Tom Hardy is an immense talent, and Eddie Brock is a fun enough character. Oddly enough, even though Venom gets neutered once he and Eddie combine, that’s when Hardy gets to really shine. The infected Eddie is a ton of fun to witness, and Hardy, whose face is usually hidden behind a mask of some kind in his films, goes into full Jim Carrey mode, making the most ridiculous of expressions. It’s honestly a delight to see Hardy acting so manic and being so expressive.
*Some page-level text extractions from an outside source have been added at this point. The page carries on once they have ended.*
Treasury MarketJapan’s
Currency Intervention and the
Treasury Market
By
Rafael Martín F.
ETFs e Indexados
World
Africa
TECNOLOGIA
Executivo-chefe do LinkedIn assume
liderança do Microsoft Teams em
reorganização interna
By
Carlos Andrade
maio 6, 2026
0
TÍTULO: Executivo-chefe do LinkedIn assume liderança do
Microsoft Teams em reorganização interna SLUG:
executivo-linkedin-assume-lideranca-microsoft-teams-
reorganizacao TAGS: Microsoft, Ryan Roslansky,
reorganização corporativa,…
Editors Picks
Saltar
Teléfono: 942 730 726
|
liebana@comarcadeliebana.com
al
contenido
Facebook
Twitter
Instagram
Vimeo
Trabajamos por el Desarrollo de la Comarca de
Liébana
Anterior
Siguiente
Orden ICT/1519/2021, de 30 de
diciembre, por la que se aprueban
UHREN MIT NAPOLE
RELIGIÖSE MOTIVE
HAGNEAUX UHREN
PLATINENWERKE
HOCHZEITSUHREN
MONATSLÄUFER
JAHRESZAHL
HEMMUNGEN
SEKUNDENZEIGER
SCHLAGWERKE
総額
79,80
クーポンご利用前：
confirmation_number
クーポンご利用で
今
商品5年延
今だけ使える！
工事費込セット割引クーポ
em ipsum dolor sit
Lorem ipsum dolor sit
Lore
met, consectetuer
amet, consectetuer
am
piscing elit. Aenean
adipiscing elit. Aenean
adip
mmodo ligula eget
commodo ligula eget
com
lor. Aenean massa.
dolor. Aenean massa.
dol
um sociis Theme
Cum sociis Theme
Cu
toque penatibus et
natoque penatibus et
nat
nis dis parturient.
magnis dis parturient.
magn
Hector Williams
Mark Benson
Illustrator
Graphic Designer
It makes you wish that they had committed to making Venom more of a straight comedy as opposed to whatever they were going for with this.
Venom feels like a comic book movie that escaped from 2003. It’s stupid without having fun with it, the action is loud and dizzying (but Venom’s powers are pretty cool to watch), and most of the characters are thin. Poor Michelle Williams is stuck as simply “Eddie’s girlfriend”, and lacks a personality that’s any more than that. Near the end of the film, she has the line “Sorry about Venom.” It might as well be an apology to the audience, but the real apology is owed to everyone involved in this.
It’s thankless and only further proof that Sony still cannot figure out how to put together a superhero universe correctly. The film ends with a mid-credits sequence that blatantly attempts to set up a sequel, and it’s something that should be met only with eye-rolls.
Tom Hardy gives it his all, but Venom falls short in almost every way. It has bad acting, bad pacing and editing, and a silly yet still somehow dull plot. It’s another swing and a miss from Sony.